TASK TO COMPLETE |
Arrange the text of the entries below as a JSON list of strings, one string per line and blank lines omitted, covering every entry. Leave the pictures out of your answer.
*** Block opens ***
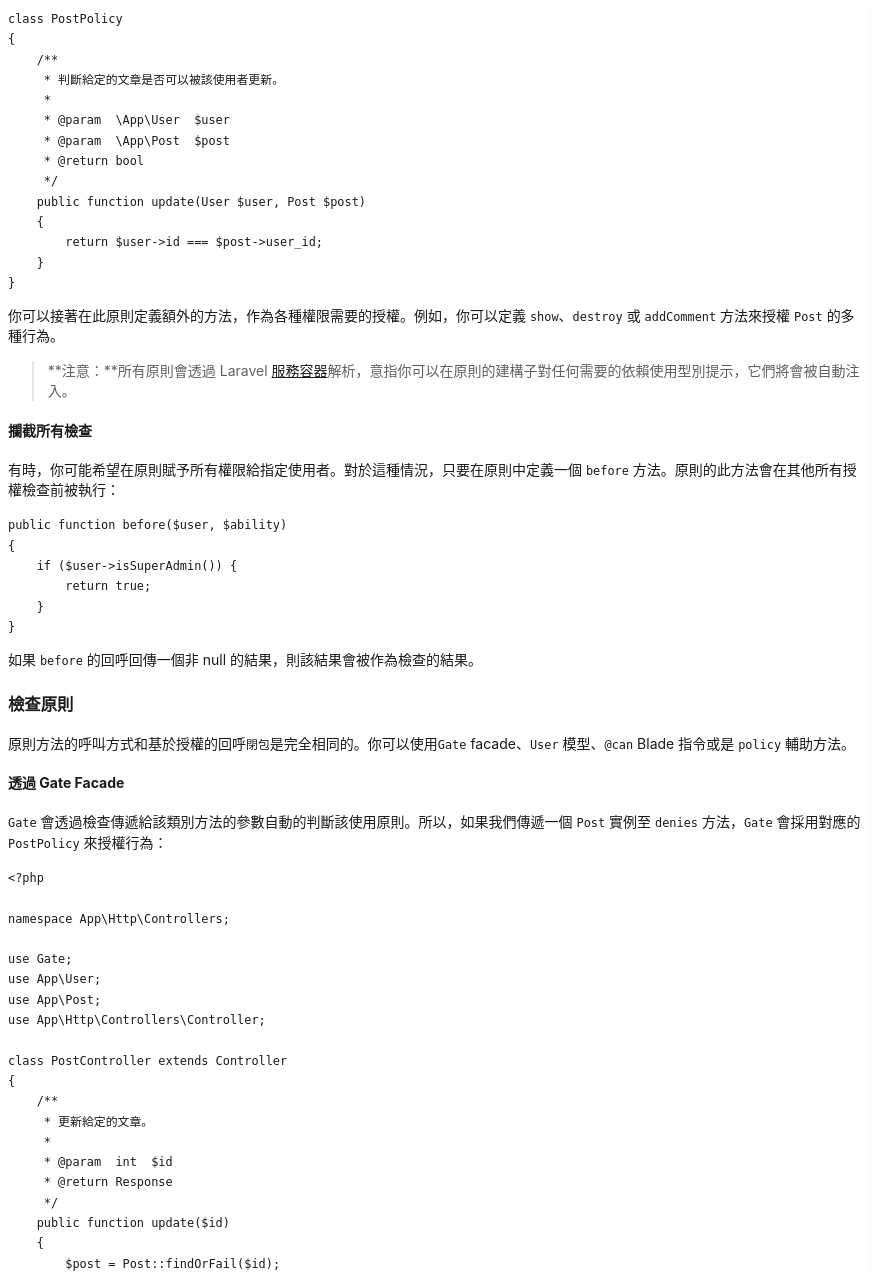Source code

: 	class PostPolicy
	{
		/**
		 * 判斷給定的文章是否可以被該使用者更新。
		 *
		 * @param  \App\User  $user
		 * @param  \App\Post  $post
		 * @return bool
		 */
	    public function update(User $user, Post $post)
	    {
	    	return $user->id === $post->user_id;
	    }
	}

你可以接著在此原則定義額外的方法，作為各種權限需要的授權。例如，你可以定義 `show`、`destroy` 或 `addComment` 方法來授權 `Post` 的多種行為。

> **注意：**所有原則會透過 Laravel [服務容器](/docs/{{version}}/container)解析，意指你可以在原則的建構子對任何需要的依賴使用型別提示，它們將會被自動注入。

#### 攔截所有檢查

有時，你可能希望在原則賦予所有權限給指定使用者。對於這種情況，只要在原則中定義一個 `before` 方法。原則的此方法會在其他所有授權檢查前被執行：

    public function before($user, $ability)
    {
        if ($user->isSuperAdmin()) {
            return true;
        }
    }

如果 `before` 的回呼回傳一個非 null 的結果，則該結果會被作為檢查的結果。

<a name="checking-policies"></a>
### 檢查原則

原則方法的呼叫方式和基於授權的回呼`閉包`是完全相同的。你可以使用`Gate` facade、`User` 模型、`@can` Blade 指令或是 `policy` 輔助方法。

#### 透過 Gate Facade

`Gate` 會透過檢查傳遞給該類別方法的參數自動的判斷該使用原則。所以，如果我們傳遞一個 `Post` 實例至 `denies` 方法，`Gate` 會採用對應的 `PostPolicy` 來授權行為：

    <?php

    namespace App\Http\Controllers;

    use Gate;
    use App\User;
    use App\Post;
    use App\Http\Controllers\Controller;

    class PostController extends Controller
    {
        /**
         * 更新給定的文章。
         *
         * @param  int  $id
         * @return Response
         */
        public function update($id)
        {
        	$post = Post::findOrFail($id);
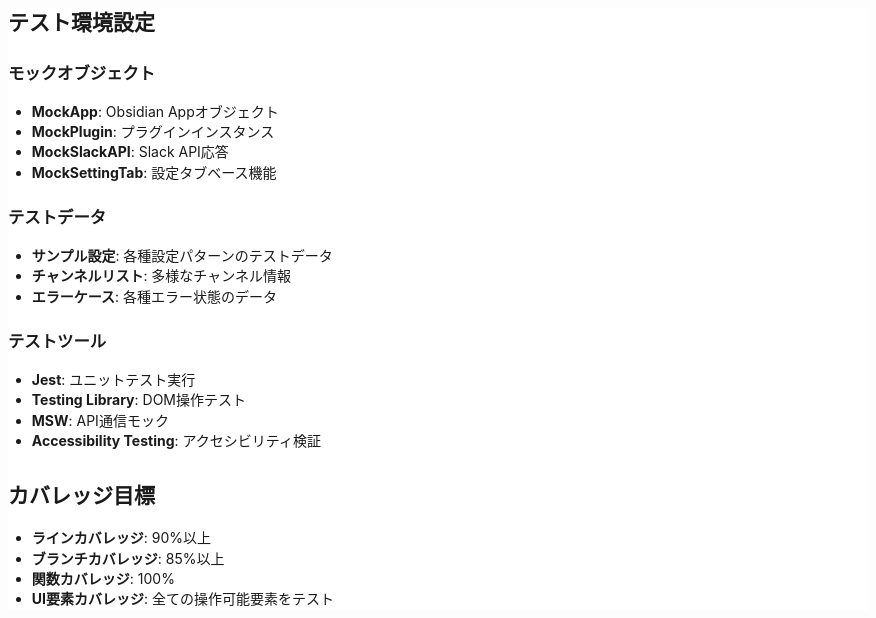 ## テスト環境設定

### モックオブジェクト
- **MockApp**: Obsidian Appオブジェクト
- **MockPlugin**: プラグインインスタンス
- **MockSlackAPI**: Slack API応答
- **MockSettingTab**: 設定タブベース機能

### テストデータ
- **サンプル設定**: 各種設定パターンのテストデータ
- **チャンネルリスト**: 多様なチャンネル情報
- **エラーケース**: 各種エラー状態のデータ

### テストツール
- **Jest**: ユニットテスト実行
- **Testing Library**: DOM操作テスト
- **MSW**: API通信モック
- **Accessibility Testing**: アクセシビリティ検証

## カバレッジ目標
- **ラインカバレッジ**: 90%以上
- **ブランチカバレッジ**: 85%以上
- **関数カバレッジ**: 100%
- **UI要素カバレッジ**: 全ての操作可能要素をテスト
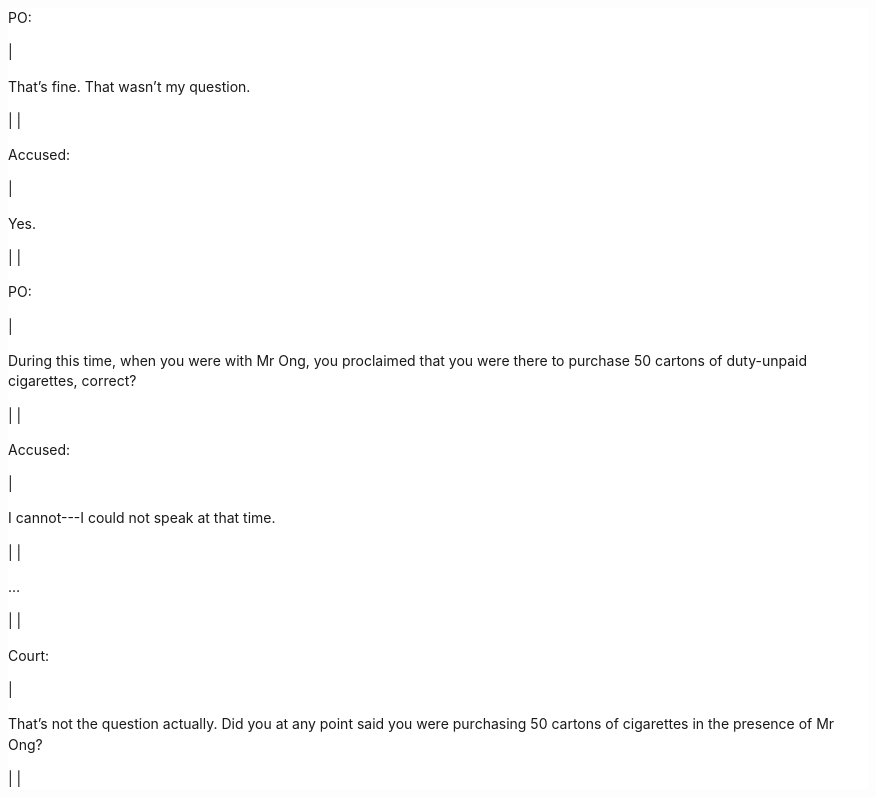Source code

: PO:

 | 

That’s fine. That wasn’t my question.

 |
| 

Accused:

 | 

Yes.

 |
| 

PO:

 | 

During this time, when you were with Mr Ong, you proclaimed that you were there to purchase 50 cartons of duty-unpaid cigarettes, correct?

 |
| 

Accused:

 | 

I cannot---I could not speak at that time.

 |
| 

…

 |
| 

Court:

 | 

That’s not the question actually. Did you at any point said you were purchasing 50 cartons of cigarettes in the presence of Mr Ong?

 |
| 
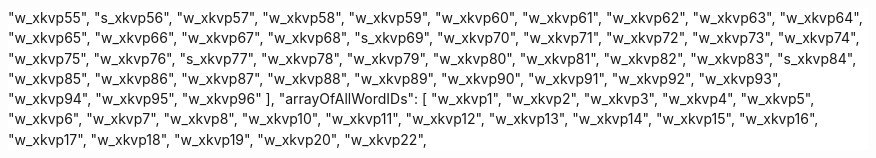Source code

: "w_xkvp55",
"s_xkvp56",
"w_xkvp57",
"w_xkvp58",
"w_xkvp59",
"w_xkvp60",
"w_xkvp61",
"w_xkvp62",
"w_xkvp63",
"w_xkvp64",
"w_xkvp65",
"w_xkvp66",
"w_xkvp67",
"w_xkvp68",
"s_xkvp69",
"w_xkvp70",
"w_xkvp71",
"w_xkvp72",
"w_xkvp73",
"w_xkvp74",
"w_xkvp75",
"w_xkvp76",
"s_xkvp77",
"w_xkvp78",
"w_xkvp79",
"w_xkvp80",
"w_xkvp81",
"w_xkvp82",
"w_xkvp83",
"s_xkvp84",
"w_xkvp85",
"w_xkvp86",
"w_xkvp87",
"w_xkvp88",
"w_xkvp89",
"w_xkvp90",
"w_xkvp91",
"w_xkvp92",
"w_xkvp93",
"w_xkvp94",
"w_xkvp95",
"w_xkvp96"
],
"arrayOfAllWordIDs": [
"w_xkvp1",
"w_xkvp2",
"w_xkvp3",
"w_xkvp4",
"w_xkvp5",
"w_xkvp6",
"w_xkvp7",
"w_xkvp8",
"w_xkvp10",
"w_xkvp11",
"w_xkvp12",
"w_xkvp13",
"w_xkvp14",
"w_xkvp15",
"w_xkvp16",
"w_xkvp17",
"w_xkvp18",
"w_xkvp19",
"w_xkvp20",
"w_xkvp22",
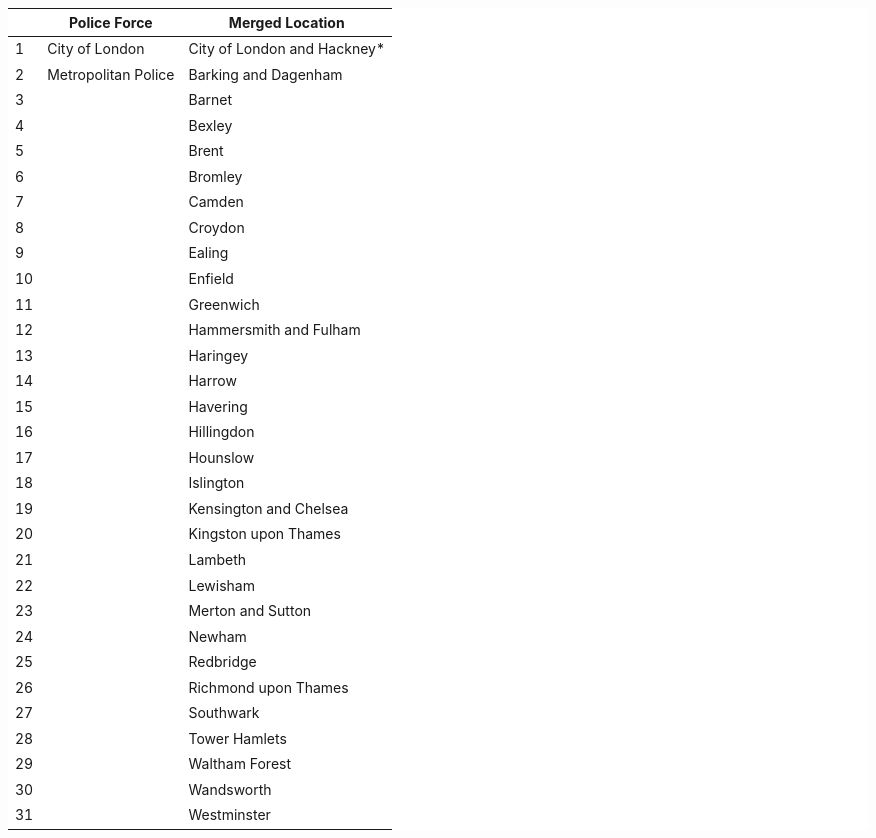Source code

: | ﻿   | Police Force         | Merged Location              |
|----|----------------------|------------------------------|
| 1  | City of London       | City of London and Hackney*  |
| 2  | Metropolitan Police  | Barking and Dagenham         |
| 3  |                      | Barnet                       |
| 4  |                      | Bexley                       |
| 5  |                      | Brent                        |
| 6  |                      | Bromley                      |
| 7  |                      | Camden                       |
| 8  |                      | Croydon                      |
| 9  |                      | Ealing                       |
| 10 |                      | Enfield                      |
| 11 |                      | Greenwich                    |
| 12 |                      | Hammersmith and Fulham       |
| 13 |                      | Haringey                     |
| 14 |                      | Harrow                       |
| 15 |                      | Havering                     |
| 16 |                      | Hillingdon                   |
| 17 |                      | Hounslow                     |
| 18 |                      | Islington                    |
| 19 |                      | Kensington and Chelsea       |
| 20 |                      | Kingston upon Thames         |
| 21 |                      | Lambeth                      |
| 22 |                      | Lewisham                     |
| 23 |                      | Merton and Sutton            |
| 24 |                      | Newham                       |
| 25 |                      | Redbridge                    |
| 26 |                      | Richmond upon Thames         |
| 27 |                      | Southwark                    |
| 28 |                      | Tower Hamlets                |
| 29 |                      | Waltham Forest               |
| 30 |                      | Wandsworth                   |
| 31 |                      | Westminster                  |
*** Block closes ***
RESPONSE TO THE TASK |
[
  "Source code",
  ": \tclass PostPolicy",
  "\t{",
  "\t\t/**",
  "\t\t * 判斷給定的文章是否可以被該使用者更新。",
  "\t\t *",
  "\t\t * @param  \\App\\User  $user",
  "\t\t * @param  \\App\\Post  $post",
  "\t\t * @return bool",
  "\t\t */",
  "\t    public function update(User $user, Post $post)",
  "\t    {",
  "\t    \treturn $user->id === $post->user_id;",
  "\t    }",
  "\t}",
  "你可以接著在此原則定義額外的方法，作為各種權限需要的授權。例如，你可以定義 `show`、`destroy` 或 `addComment` 方法來授權 `Post` 的多種行為。",
  "> **注意：**所有原則會透過 Laravel [服務容器](/docs/{{version}}/container)解析，意指你可以在原則的建構子對任何需要的依賴使用型別提示，它們將會被自動注入。",
  "#### 攔截所有檢查",
  "有時，你可能希望在原則賦予所有權限給指定使用者。對於這種情況，只要在原則中定義一個 `before` 方法。原則的此方法會在其他所有授權檢查前被執行：",
  "    public function before($user, $ability)",
  "    {",
  "        if ($user->isSuperAdmin()) {",
  "            return true;",
  "        }",
  "    }",
  "如果 `before` 的回呼回傳一個非 null 的結果，則該結果會被作為檢查的結果。",
  "<a name=\"checking-policies\"></a>",
  "### 檢查原則",
  "原則方法的呼叫方式和基於授權的回呼`閉包`是完全相同的。你可以使用`Gate` facade、`User` 模型、`@can` Blade 指令或是 `policy` 輔助方法。",
  "#### 透過 Gate Facade",
  "`Gate` 會透過檢查傳遞給該類別方法的參數自動的判斷該使用原則。所以，如果我們傳遞一個 `Post` 實例至 `denies` 方法，`Gate` 會採用對應的 `PostPolicy` 來授權行為：",
  "    <?php",
  "    namespace App\\Http\\Controllers;",
  "    use Gate;",
  "    use App\\User;",
  "    use App\\Post;",
  "    use App\\Http\\Controllers\\Controller;",
  "    class PostController extends Controller",
  "    {",
  "        /**",
  "         * 更新給定的文章。",
  "         *",
  "         * @param  int  $id",
  "         * @return Response",
  "         */",
  "        public function update($id)",
  "        {",
  "        \t$post = Post::findOrFail($id);",
  " ## テスト環境設定",
  "### モックオブジェクト",
  "- **MockApp**: Obsidian Appオブジェクト",
  "- **MockPlugin**: プラグインインスタンス",
  "- **MockSlackAPI**: Slack API応答",
  "- **MockSettingTab**: 設定タブベース機能",
  "### テストデータ",
  "- **サンプル設定**: 各種設定パターンのテストデータ",
  "- **チャンネルリスト**: 多様なチャンネル情報",
  "- **エラーケース**: 各種エラー状態のデータ",
  "### テストツール",
  "- **Jest**: ユニットテスト実行",
  "- **Testing Library**: DOM操作テスト",
  "- **MSW**: API通信モック",
  "- **Accessibility Testing**: アクセシビリティ検証",
  "## カバレッジ目標",
  "- **ラインカバレッジ**: 90%以上",
  "- **ブランチカバレッジ**: 85%以上",
  "- **関数カバレッジ**: 100%",
  "- **UI要素カバレッジ**: 全ての操作可能要素をテスト",
  "Source code",
  ": PO:",
  " | ",
  "That’s fine. That wasn’t my question.",
  " |",
  "| ",
  "Accused:",
  " | ",
  "Yes.",
  " |",
  "| ",
  "PO:",
  " | ",
  "During this time, when you were with Mr Ong, you proclaimed that you were there to purchase 50 cartons of duty-unpaid cigarettes, correct?",
  " |",
  "| ",
  "Accused:",
  " | ",
  "I cannot---I could not speak at that time.",
  " |",
  "| ",
  "…",
  " |",
  "| ",
  "Court:",
  " | ",
  "That’s not the question actually. Did you at any point said you were purchasing 50 cartons of cigarettes in the presence of Mr Ong?",
  " |",
  "| ",
  "Source code",
  ": \"w_xkvp55\",",
  "\"s_xkvp56\",",
  "\"w_xkvp57\",",
  "\"w_xkvp58\",",
  "\"w_xkvp59\",",
  "\"w_xkvp60\",",
  "\"w_xkvp61\",",
  "\"w_xkvp62\",",
  "\"w_xkvp63\",",
  "\"w_xkvp64\",",
  "\"w_xkvp65\",",
  "\"w_xkvp66\",",
  "\"w_xkvp67\",",
  "\"w_xkvp68\",",
  "\"s_xkvp69\",",
  "\"w_xkvp70\",",
  "\"w_xkvp71\",",
  "\"w_xkvp72\",",
  "\"w_xkvp73\",",
  "\"w_xkvp74\",",
  "\"w_xkvp75\",",
  "\"w_xkvp76\",",
  "\"s_xkvp77\",",
  "\"w_xkvp78\",",
  "\"w_xkvp79\",",
  "\"w_xkvp80\",",
  "\"w_xkvp81\",",
  "\"w_xkvp82\",",
  "\"w_xkvp83\",",
  "\"s_xkvp84\",",
  "\"w_xkvp85\",",
  "\"w_xkvp86\",",
  "\"w_xkvp87\",",
  "\"w_xkvp88\",",
  "\"w_xkvp89\",",
  "\"w_xkvp90\",",
  "\"w_xkvp91\",",
  "\"w_xkvp92\",",
  "\"w_xkvp93\",",
  "\"w_xkvp94\",",
  "\"w_xkvp95\",",
  "\"w_xkvp96\"",
  "],",
  "\"arrayOfAllWordIDs\": [",
  "\"w_xkvp1\",",
  "\"w_xkvp2\",",
  "\"w_xkvp3\",",
  "\"w_xkvp4\",",
  "\"w_xkvp5\",",
  "\"w_xkvp6\",",
  "\"w_xkvp7\",",
  "\"w_xkvp8\",",
  "\"w_xkvp10\",",
  "\"w_xkvp11\",",
  "\"w_xkvp12\",",
  "\"w_xkvp13\",",
  "\"w_xkvp14\",",
  "\"w_xkvp15\",",
  "\"w_xkvp16\",",
  "\"w_xkvp17\",",
  "\"w_xkvp18\",",
  "\"w_xkvp19\",",
  "\"w_xkvp20\",",
  "\"w_xkvp22\",",
  "Source code",
  ": | ﻿   | Police Force         | Merged Location              |",
  "|----|----------------------|------------------------------|",
  "| 1  | City of London       | City of London and Hackney*  |",
  "| 2  | Metropolitan Police  | Barking and Dagenham         |",
  "| 3  |                      | Barnet                       |",
  "| 4  |                      | Bexley                       |",
  "| 5  |                      | Brent                        |",
  "| 6  |                      | Bromley                      |",
  "| 7  |                      | Camden                       |",
  "| 8  |                      | Croydon                      |",
  "| 9  |                      | Ealing                       |",
  "| 10 |                      | Enfield                      |",
  "| 11 |                      | Greenwich                    |",
  "| 12 |                      | Hammersmith and Fulham       |",
  "| 13 |                      | Haringey                     |",
  "| 14 |                      | Harrow                       |",
  "| 15 |                      | Havering                     |",
  "| 16 |                      | Hillingdon                   |",
  "| 17 |                      | Hounslow                     |",
  "| 18 |                      | Islington                    |",
  "| 19 |                      | Kensington and Chelsea       |",
  "| 20 |                      | Kingston upon Thames         |",
  "| 21 |                      | Lambeth                      |",
  "| 22 |                      | Lewisham                     |",
  "| 23 |                      | Merton and Sutton            |",
  "| 24 |                      | Newham                       |",
  "| 25 |                      | Redbridge                    |",
  "| 26 |                      | Richmond upon Thames         |",
  "| 27 |                      | Southwark                    |",
  "| 28 |                      | Tower Hamlets                |",
  "| 29 |                      | Waltham Forest               |",
  "| 30 |                      | Wandsworth                   |",
  "| 31 |                      | Westminster                  |"
]